Durante a construção de BH, todos os imóveis que ficavam dentro dos limites da Avenida 17 de Dezembro (atual Avenida do Contorno) foram demolidos para dar espaço a novas edificações. À época, a elite dirigente do estado pretendia construir uma capital moderna, semelhante a Paris e Washington, e apagar a memória dos períodos colonial e imperial brasileiro.
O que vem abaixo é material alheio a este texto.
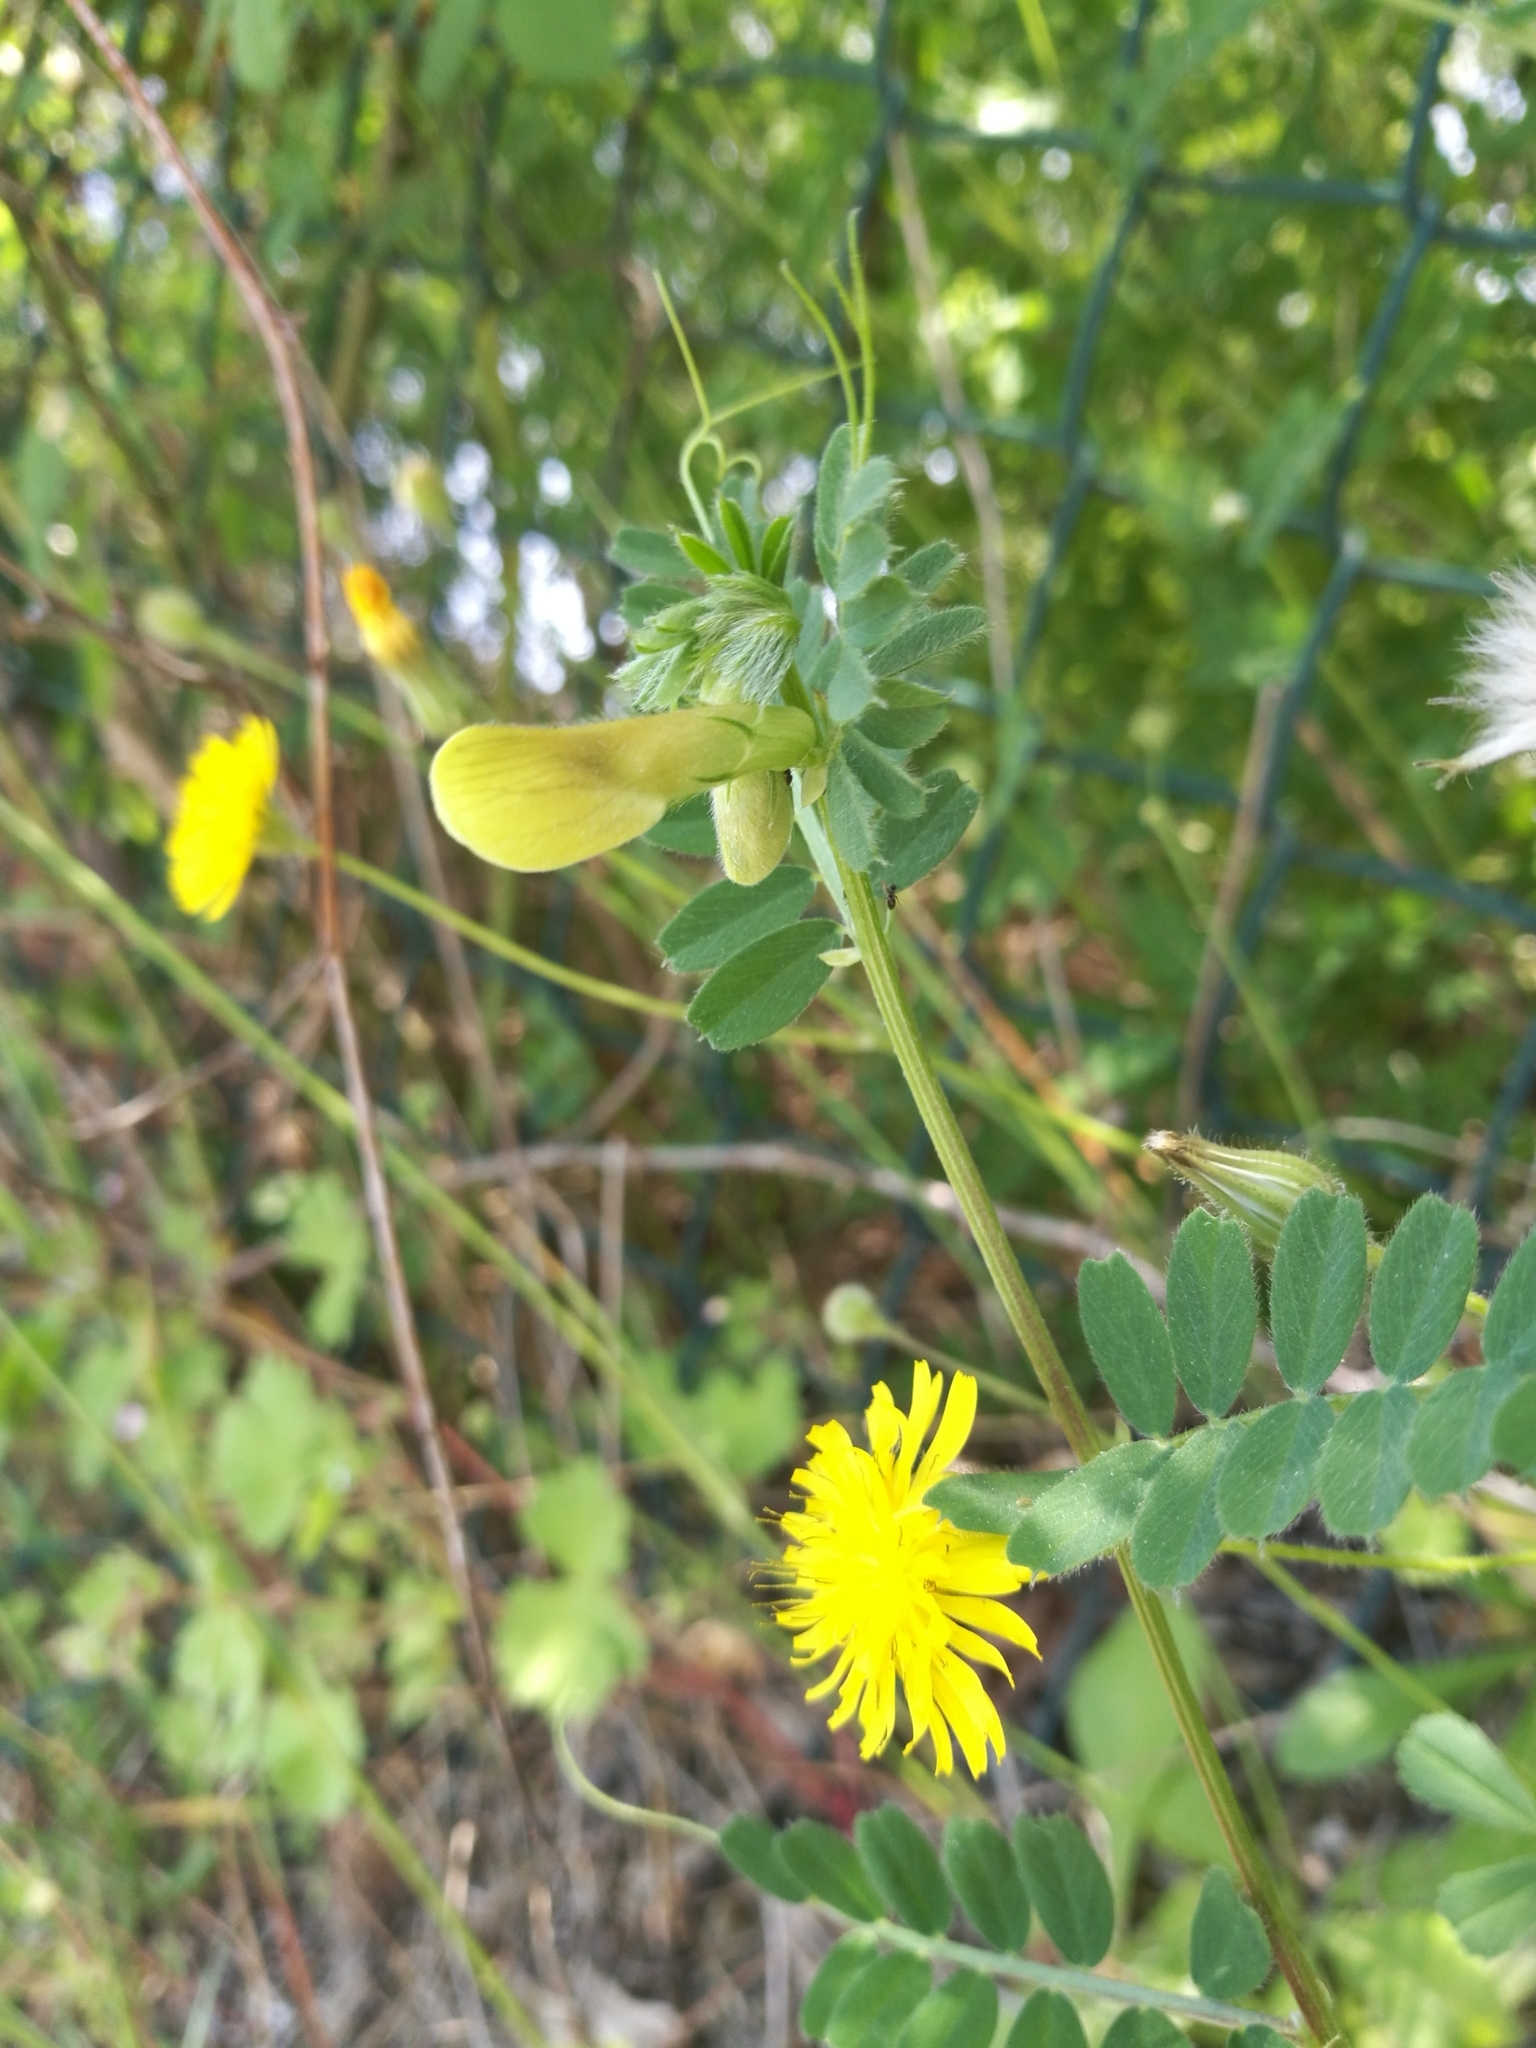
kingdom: Plantae
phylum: Tracheophyta
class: Magnoliopsida
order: Fabales
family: Fabaceae
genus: Vicia
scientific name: Vicia hybrida
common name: Hairy yellow vetch
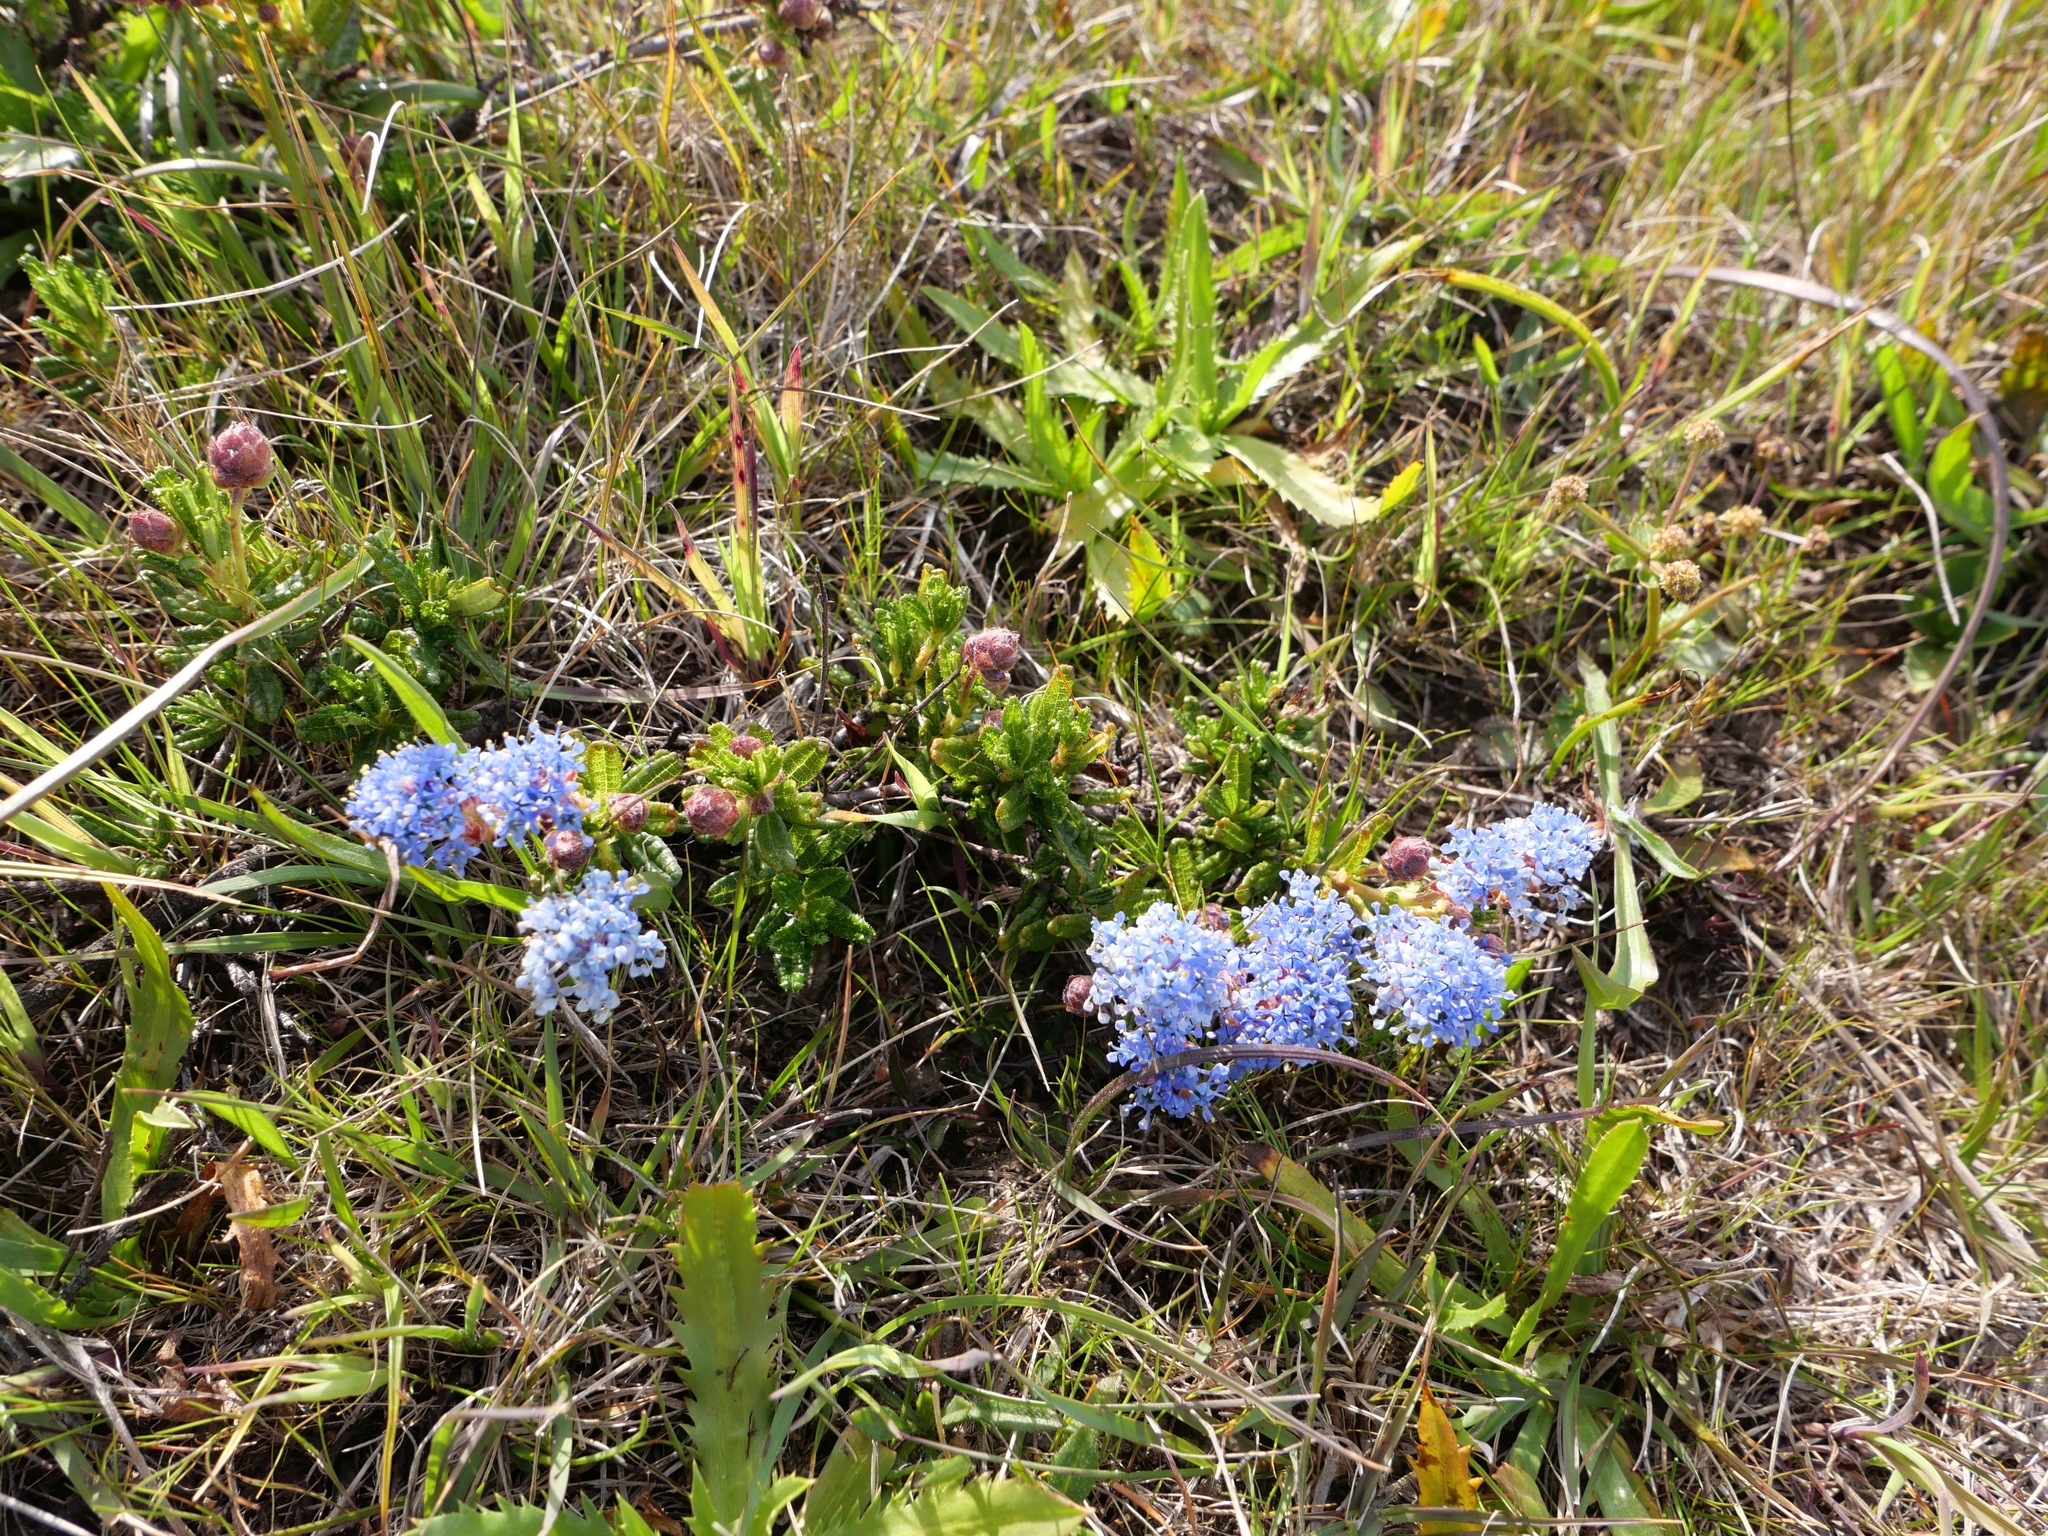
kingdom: Plantae
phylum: Tracheophyta
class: Magnoliopsida
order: Rosales
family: Rhamnaceae
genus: Ceanothus
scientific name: Ceanothus hearstiorum
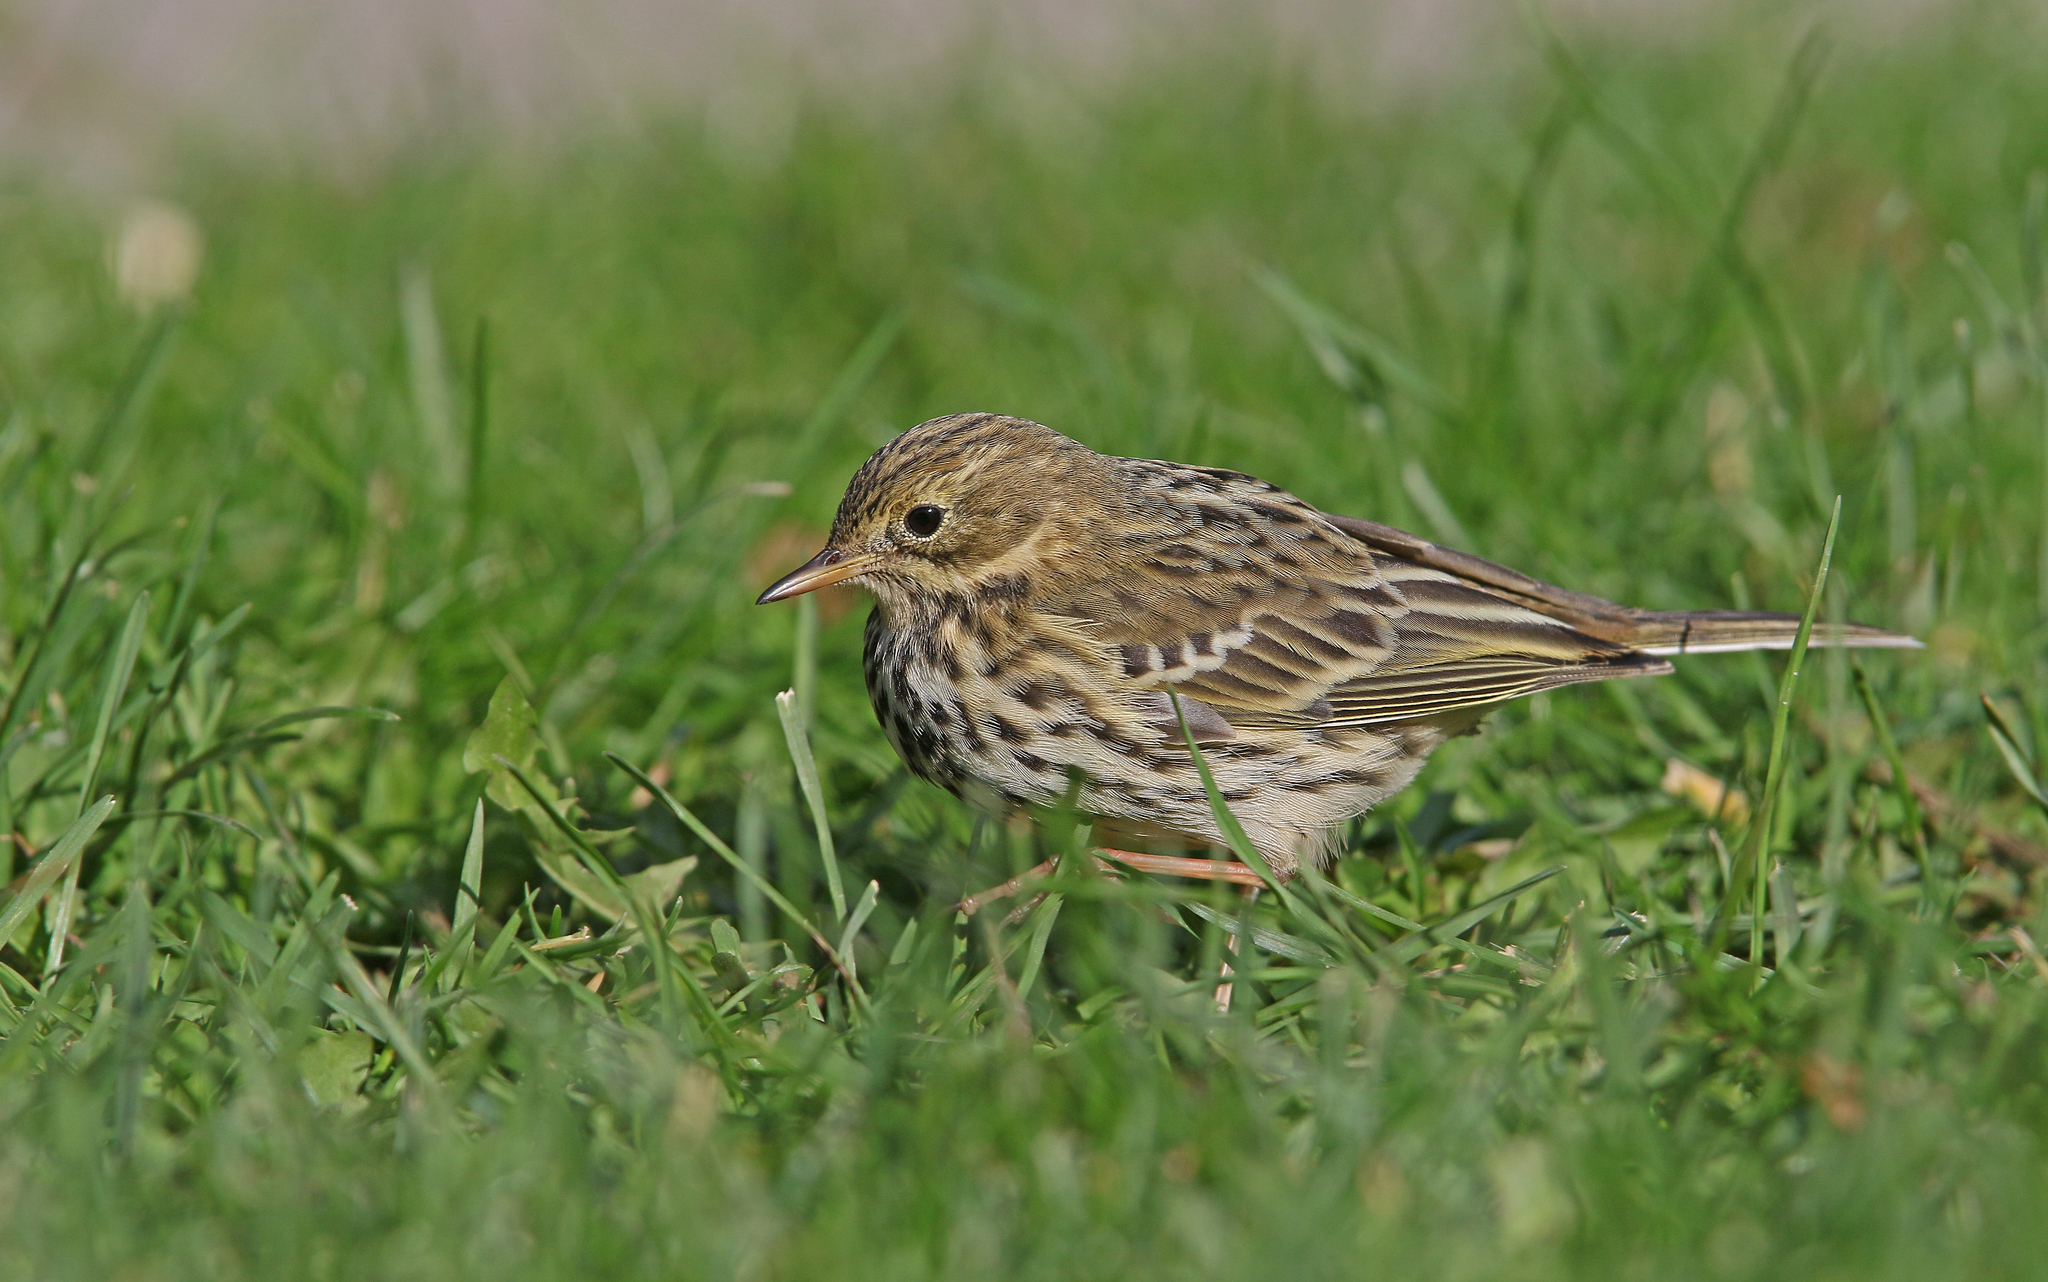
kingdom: Animalia
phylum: Chordata
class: Aves
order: Passeriformes
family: Motacillidae
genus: Anthus
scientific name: Anthus pratensis
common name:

A planta da cidade, assinada pelo engenheiro Aarão Reis (1853-1936), representava esse ideal e não previa local para assentamento da massa de trabalhadores, composta em sua maioria por negros e imigrantes europeus.
Diz um trecho da pesquisa: “Excluindo a população negra, principalmente, a área urbana da nova capital foi planejada com o objetivo de receber o aparato burocrático-administrativo do governo e os funcionários públicos, vindos de Ouro Preto (ex-capital). Com a proibição dos sepultamentos no entorno das igrejas, acrescida da demolição da capela e do Cemitério do Rosário, os corpos no cemitério da Irmandade do Rosário dos Homens Pretos não foram exumados e trasladados para o novo cemitério municipal (atual Cemitério do Bonfim)”.
Para substituir a Igreja do Rosário, um templo foi erguido na esquina da Avenida Amazonas com as ruas São Paulo e Tamoios, no Centro da cidade. Inaugurado em 1897, passou ao controle e propriedade da Arquidiocese de Belo Horizonte.
“A demolição do templo e a destruição do cemitério são fatos históricos denunciados por lideranças afro-brasileiras, que buscam, há anos, reconstituir e resgatar as memórias da população negra belo-horizontina. Assim, a titulação do bem representa uma importante contribuição para o direito à memória da comunidade afro-brasileira de Belo Horizonte e dos munícipes em geral, uma vez que todos têm o direito de conhecer a história da cidade com toda a sua diversidade”, afirma a nota da PBH.
Enquanto isso...
Uberaba busca título para o espiritismo
A Fundação Cultural de Uberaba (FCU), por meio do Departamento de Patrimônio Histórico, iniciou nesta semana o Inventário de Proteção do Acervo Cultural (Ipac) das instituições religiosas do espiritismo kardecista, na modalidade "celebração e ritos", que existem na cidade. Segundo informações da FCU, em seguida, será preparado um dossiê (coleção de documentos) para que assim seja possível o registro do espiritismo como patrimônio cultural imaterial do município. "Os centros de Uberaba que tiverem interesse em participar do Ipac podem entrar em contato pelo
telefone 3331-9216, das 9h às 17h, ou pelo e-mail secaodegestao.fcu@gmail.com", ressaltou nota da FCU. O coordenador do projeto, o historiador Gustavo Vaz, explica que a FCU começou a fazer as fichas de inventário com todos os dados históricos dos centros, os quais serão remetidos ao Instituto Estadual de Patrimônio Histórico e Artístico (Iepha). Nascido em Pedro Leopoldo, o médium Francisco Cândido Xavier, mais conhecido como Chico Xavier, que divulgou o espiritismo no Brasil, viveu em Uberaba de 5 de janeiro de 1959 até 30 de junho de 2002, quando morreu.